* **Vorliegender Text**:
····················
Nach meinem letzten Bericht bin ich Richtung Wilna, der litauischen Hauptstadt, gefahren. Zunächst ging es aber noch durch ein wunderschönes Naturschutzgebiet. Erst ging es immer am Fluss Neris entlang, später durch dichte Wälder und zwischen diversen Seen.

Nach diesem Abschnitt mitten durch die Natur bekam ich dann in Wilna etwas Großstadtfeeling zu sehen. Zunächst habe ich mich in ein Café gesetzt und einfach gemütlich einen Milchkaffee geschlürft, bevor ich mir die dortige Altstadt angeschaut habe. Sie gehört zu den größten Europas und ist mit seinen zahlreichen barocken Kirchen recht sehenswert.



Anschließend ging es wieder durch die Natur. Zum Ende des Tages gab es noch die seenreiche Landschaft rund um Trakai zu bewundern, wo auf einer Insel die sogenannte Wasserburg, ein Wahrzeichen Litauens, steht.
····················
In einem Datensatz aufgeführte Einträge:
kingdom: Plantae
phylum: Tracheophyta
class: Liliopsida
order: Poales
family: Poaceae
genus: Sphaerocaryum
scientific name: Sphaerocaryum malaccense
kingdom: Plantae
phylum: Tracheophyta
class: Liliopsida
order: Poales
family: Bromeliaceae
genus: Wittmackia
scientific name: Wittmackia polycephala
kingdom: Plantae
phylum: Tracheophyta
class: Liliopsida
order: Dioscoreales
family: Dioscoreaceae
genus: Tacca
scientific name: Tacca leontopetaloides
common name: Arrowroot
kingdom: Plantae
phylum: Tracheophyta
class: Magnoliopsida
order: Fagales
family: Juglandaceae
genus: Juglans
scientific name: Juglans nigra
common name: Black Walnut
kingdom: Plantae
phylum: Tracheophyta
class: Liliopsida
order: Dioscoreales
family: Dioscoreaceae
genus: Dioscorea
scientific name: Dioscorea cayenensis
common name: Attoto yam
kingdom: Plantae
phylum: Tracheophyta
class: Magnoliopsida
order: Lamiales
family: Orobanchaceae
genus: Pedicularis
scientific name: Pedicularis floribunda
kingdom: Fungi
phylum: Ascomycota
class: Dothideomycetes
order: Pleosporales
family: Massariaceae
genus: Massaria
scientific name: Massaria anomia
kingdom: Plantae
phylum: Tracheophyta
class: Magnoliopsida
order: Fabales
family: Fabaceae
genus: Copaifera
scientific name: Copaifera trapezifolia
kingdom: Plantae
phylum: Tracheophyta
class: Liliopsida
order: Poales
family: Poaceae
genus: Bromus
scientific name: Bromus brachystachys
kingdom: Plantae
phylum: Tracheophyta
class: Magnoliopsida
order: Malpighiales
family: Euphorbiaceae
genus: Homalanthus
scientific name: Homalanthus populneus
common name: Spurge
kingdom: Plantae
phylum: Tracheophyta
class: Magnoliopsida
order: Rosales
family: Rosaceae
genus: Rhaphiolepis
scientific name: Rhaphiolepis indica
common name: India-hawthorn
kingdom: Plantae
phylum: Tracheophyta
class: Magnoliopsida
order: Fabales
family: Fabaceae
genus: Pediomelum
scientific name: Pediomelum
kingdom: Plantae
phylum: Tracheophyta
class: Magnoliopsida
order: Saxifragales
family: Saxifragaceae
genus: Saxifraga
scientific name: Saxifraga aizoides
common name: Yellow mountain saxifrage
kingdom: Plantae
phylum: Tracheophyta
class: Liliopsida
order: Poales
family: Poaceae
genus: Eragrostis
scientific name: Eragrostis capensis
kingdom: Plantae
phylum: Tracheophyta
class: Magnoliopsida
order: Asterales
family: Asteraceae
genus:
····················
* **Aufgabe A**: Nenne alle geografischen Eigennamen, die im Reisebericht über die Fahrt nach Wilna als Substantiv vorkommen, jeweils in der dort stehenden Form.
* **Aufgabe B**: Schreibe den Reisebericht über die Fahrt nach Wilna im Anschluss an seinen letzten Satz weiter.
Die Zeilen sind eigenständiges Material und gehören nicht zum Reisebericht.

* **Antwortbereich A**: Wilna, Neris, Europas, Trakai, Litauens

* **Antwortbereich B**:
Auch der nächste Tag hatte wieder viel von der wald- und seenreichen Landschaft zu bieten. Durch größere Orte bin ich tagsüber gar nicht gekommen. Übernachtet habe ich in Druskininkai, was ein hübscher Kurort an der Memel ist. Da ich bislang sehr gut in der Zeit liege und ich keine Lust habe vier oder fünf Tage in Danzig rumzuhängen bis mein Zug von dort nach Hause fährt, habe ich dort einen Ruhetag eingelegt.



Nach dem recht gemütlichen und entspannten Ruhetag bin ich dann die letzten Kilometer durch Litauen gefahren, bevor ich dann mit Polen das vierte und letzte Land dieser Tour erreicht hatte. Die Temperaturen hatten sich deutlich abgekühlt, es regnete zwischendurch häufiger und ich hatte immer einen kräftigen Gegenwind. Auf Strecken durch Wälder ist das mit Wind nicht so wild, aber auf offenen Felderlandschaften, die in Polen recht häufig sind, macht sich das schon stark bemerkbar.


Gestern ging es dann durch die beschauliche Provinz Nordostpolens. Die Landschaft ist recht hügelig, was zusammen mit dem kräftigen Gegenwind das Fahren manchmal etwas mühsam macht, aber schön ist es hier auf jeden Fall.